All three summaries are averages of the \(f(x)=\hat\mu(1,x)-\hat\mu(0,x)\) over different distributions. And the height of the purple histogram is always between the green and red histograms.
I didn’t ask for a derivation of the formula \(\hat\Delta_{\text{all}}\), but here it is. It’s just a matter of recognizing that the purple histogram is the same weighted average of the green and red histograms. \[
\begin{aligned}
P_x
&= \frac{N_{0x} + N_{1x}}{n} \\
&= \frac{N_{0x}}{\sum_x N_{0x}} \times \frac{\sum_x N_{0x}}{n} + \frac{N_{1x}}{\sum_x N_{1x}} \times \frac{\sum_x N_{1x}}{n} \\
&= P_{x\mid 0} \times P_{w=0} + P_{x\mid 1} \times P_{w=1} \qfor P_{w=w'} = \frac{1}{n}\sum_x N_{w'x} = \frac{1}{n}\sum_{i=1}^n 1_{=w'}(W_i).
\end{aligned}
\]
Substituting this into the formula for \(\hat\Delta_{\text{all}}\), we get \[
\begin{aligned}
\hat\Delta_{\text{all}}
&= \sum_x P_x \qty{ \hat\mu(1,x) - \hat\mu(0,x)} \\
&= \sum_x \qty{ P_{x\mid 0} P_{w=0} + P_{x\mid 1} P_{w=1}} \qty{ \hat\mu(1,x) - \hat\mu(0,x)} \\
&= \sum_x P_{x\mid 0} P_{w=0} \qty{ \hat\mu(1,x) - \hat\mu(0,x)} + \sum_x P_{x\mid 1} P_{w=1} \qty{ \hat\mu(1,x) - \hat\mu(0,x)} \\
&= P_{w=0} \sum_x P_{x\mid 0} \qty{ \hat\mu(1,x) - \hat\mu(0,x)} + P_{w=1} \sum_x P_{x\mid 1} \qty{ \hat\mu(1,x) - \hat\mu(0,x)} \\
&= P_{w=0} \hat\Delta_0 + P_{w=1} \hat\Delta_1.
\end{aligned}
\]
Exercise 20.7
Extra Credit. Write out the three-term decomposition for \(\hat\Delta_{\text{raw}}\) described above in Note 20.2. And, with reference to the California income data shown in Figure 20.1 and Figure 20.2, explain how to use this to see whether \(\hat\Delta_{\text{raw}}\) or \(\hat\Delta_{\text{all}}\) is larger.
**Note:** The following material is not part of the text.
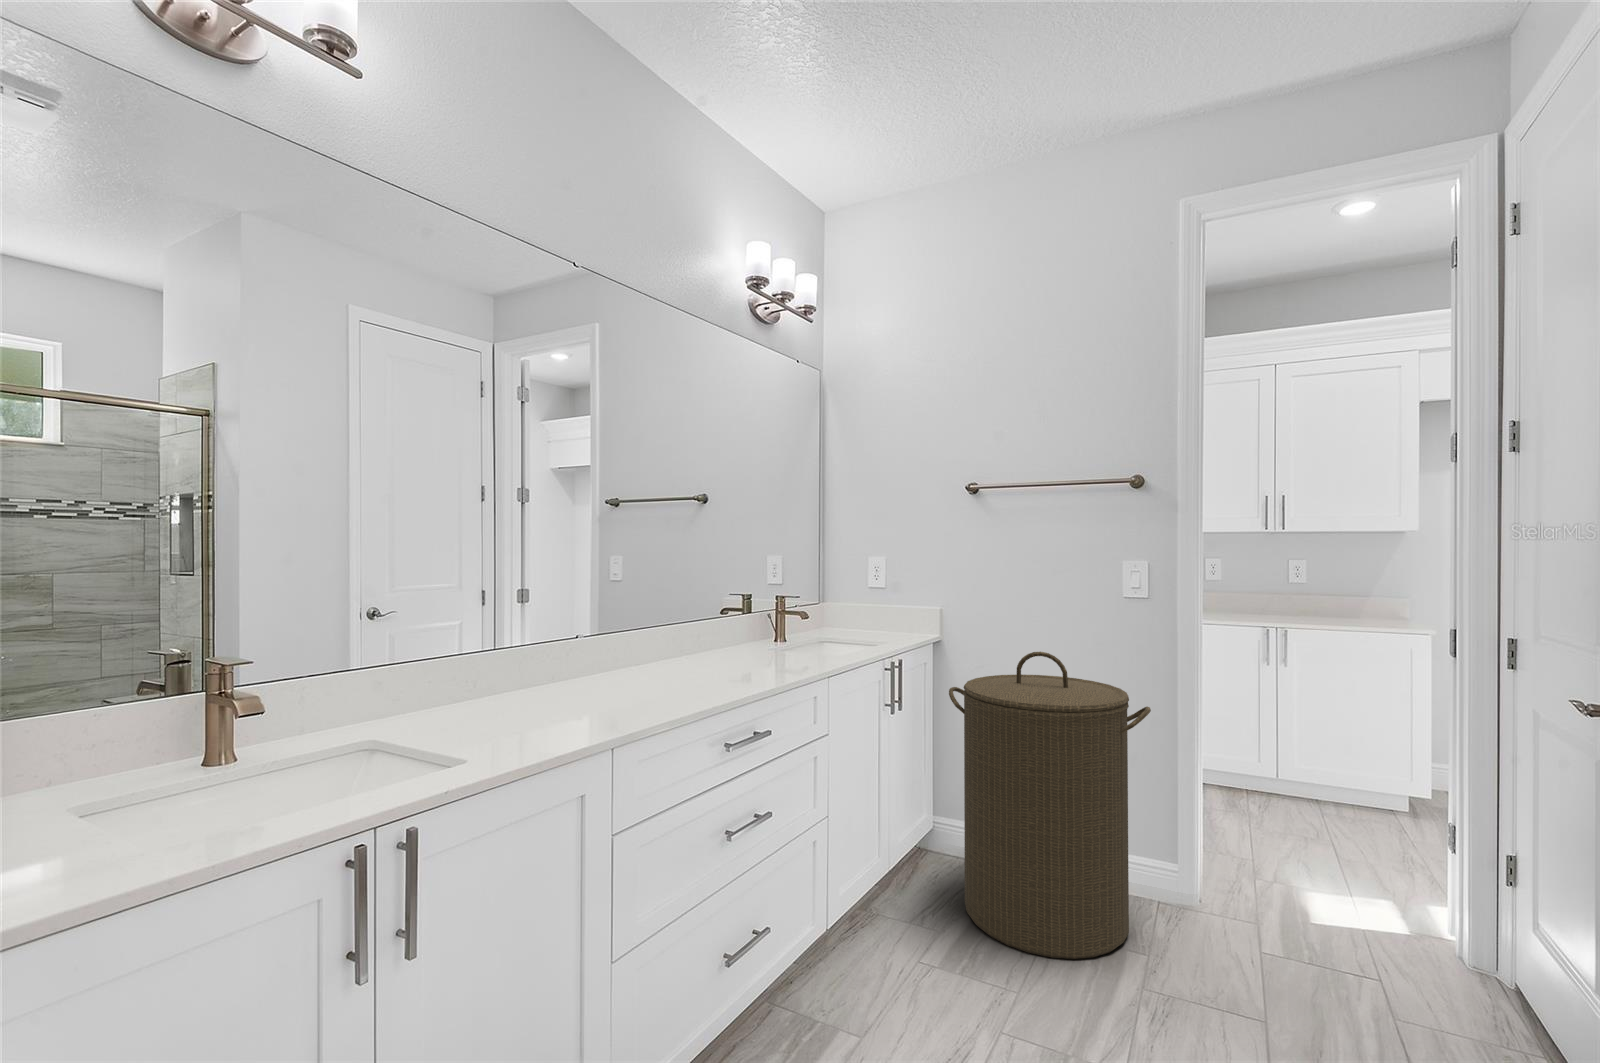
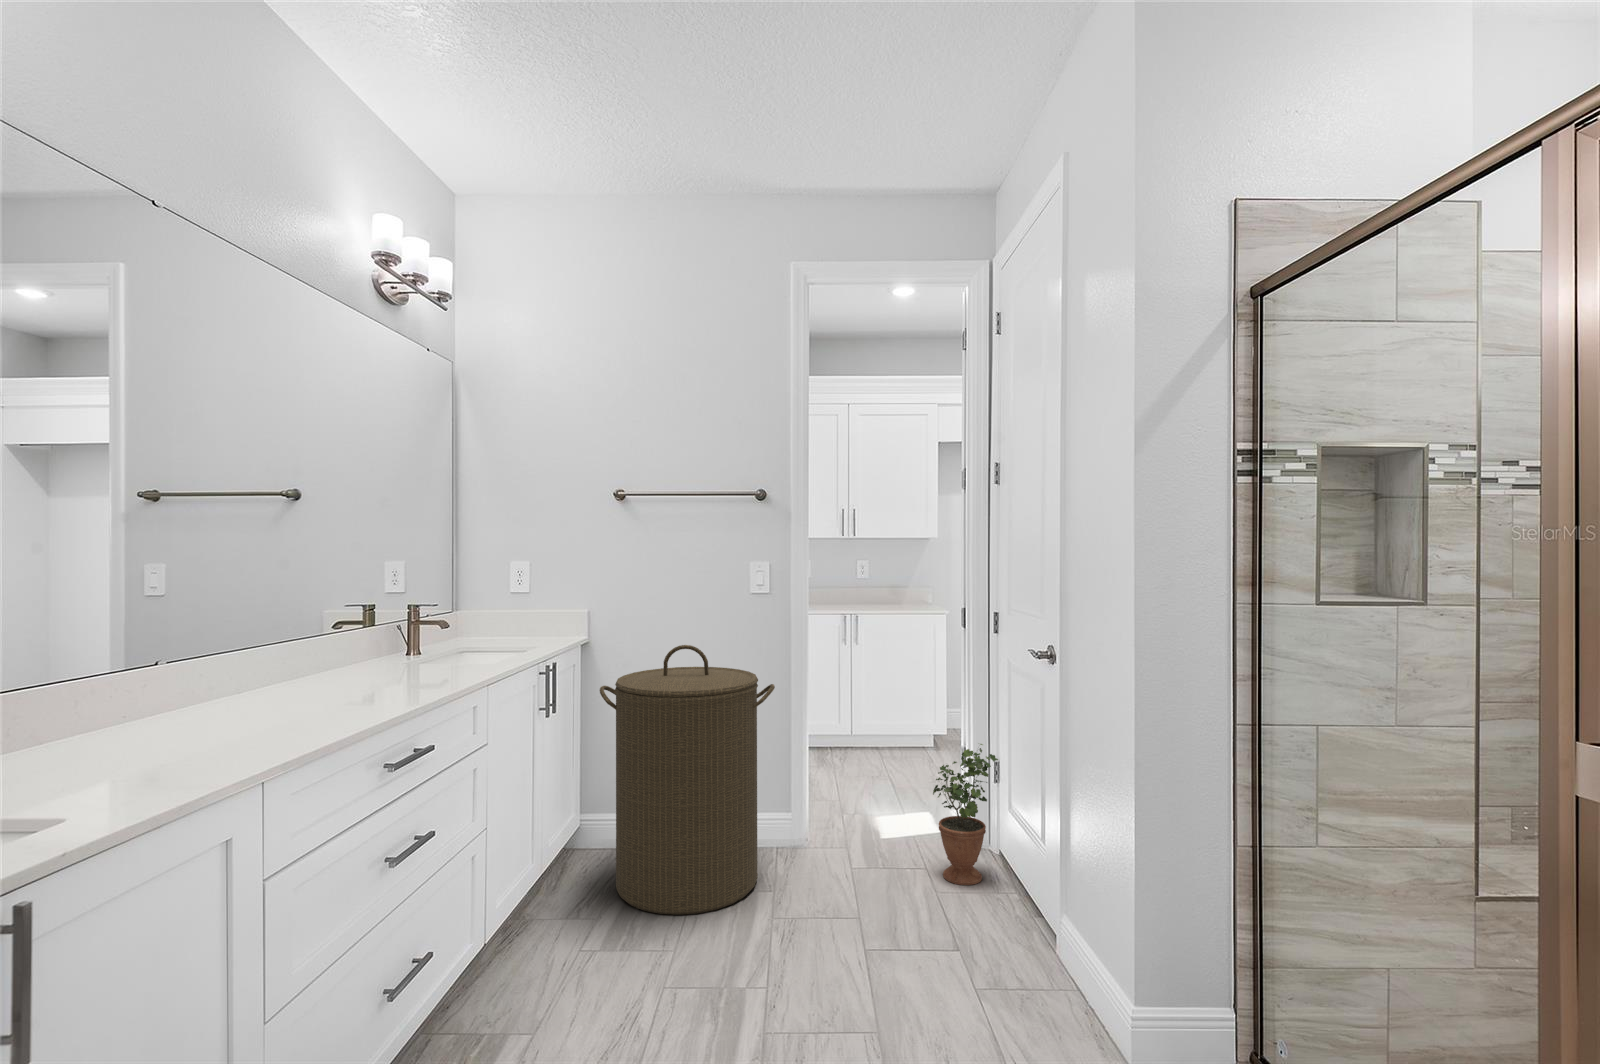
potted plant: none [1394,828,1517,1032] -> present [933,744,998,885]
We’ll start with the decomposition from Note 20.2 and expand. \[
\begin{aligned}
\hat\Delta_{\text{raw}}
&= \hat\Delta_1 + (\hat\Delta_{\text{raw}} - \hat\Delta_1) \\
&= \hat\Delta_{\text{all}}
+ \underset{\text{new covariate shift term}}{\qty(\hat\Delta_{1} - \hat\Delta_{\text{all}})}
+ \underset{\text{$\hat\Delta_1$'s covariate shift term}}{(\hat\Delta_{\text{raw}} - \hat\Delta_1)} \\
&= \hat\Delta_{\text{all}} \\
&+ \sum_x P_{x\mid 1} \qty{ \hat\mu(1,x) - \hat\mu(0,x)} - \sum_x P_{x} \qty{ \hat\mu(1,x) - \hat\mu(0,x)} \\
&+ \sum_x P_{x\mid 1} \hat\mu(0,x) - \sum_x P_{x \mid 0} \hat\mu(0,x) \\
\end{aligned}
\] and analogously, making a comparison between \(\hat\Delta_{\text{all}}\) and \(\hat\Delta_0\), \[
\begin{aligned}
\hat\Delta_{\text{raw}}
&= \hat\Delta_{\text{all}} + (\hat\Delta_{0} - \hat\Delta_{\text{all}})
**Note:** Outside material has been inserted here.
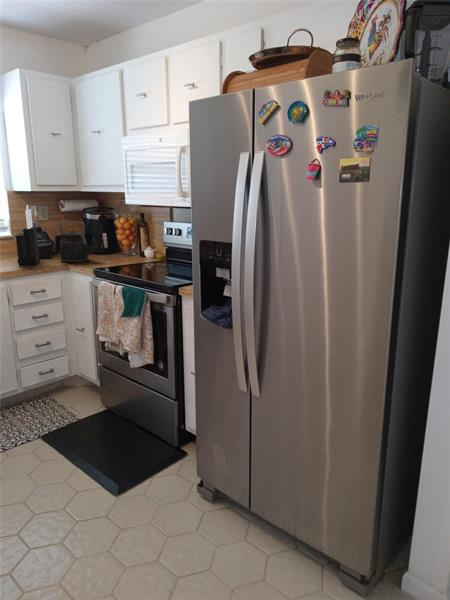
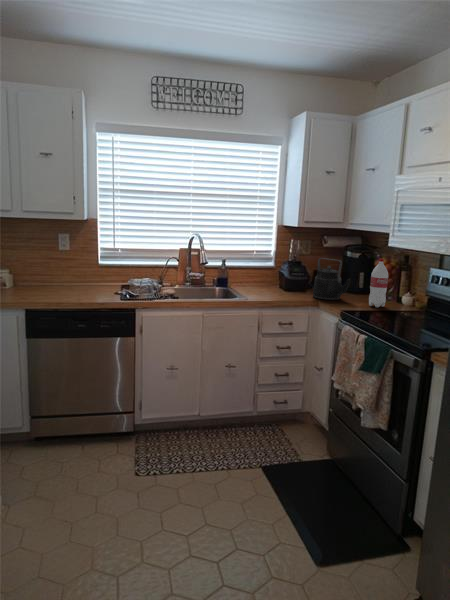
knife block: present [16,209,39,265] -> none [274,244,296,297]
bottle: none [115,216,131,262] -> present [369,259,388,307]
+ (\hat\Delta_\text{raw} - \hat\Delta_{0}) \\
&+\sum_x P_{x\mid 0} \qty{ \hat\mu(1,x) - \hat\mu(0,x)} - \sum_x P_{x} \qty{ \hat\mu(1,x) - \hat\mu(0,x)} \\
&+ \sum_x P_{x\mid 1} \hat\mu(1,x) - \sum_x P_{x \mid 0} \hat\mu(1,x)
\end{aligned}
\]
We’ve seen in Exercise 20.3 that the last term is positive — \(\hat\Delta_{\text{raw}} > \hat\Delta_0\). So is the middle term. We’ve seen in Exercise 20.5 that \(\hat\Delta_0 > \hat\Delta_{1}\) and it follows from Exercise 20.6 that \(\hat\Delta_0 > \hat\Delta_\text{all} > \hat\Delta_1\).
This is based on Exercise 20.6. If \(\hat\Delta_\text{raw}\) is bigger than both \(\hat\Delta_0\) and \(\hat\Delta_1\), then because \(\hat\Delta_{\text{all}}\) is between \(\hat\Delta_0\) and \(\hat\Delta_1\), \(\hat\Delta_{\text{raw}}\) is bigger than \(\hat\Delta_{\text{all}}\).
We’ve shown that this applies here above. We’ve seen that \(\hat\Delta_{\text{raw}}\) is bigger than \(\hat\Delta_1\) and \(\hat\Delta_0\) in Exercise 20.7 and Exercise 20.4 respectively.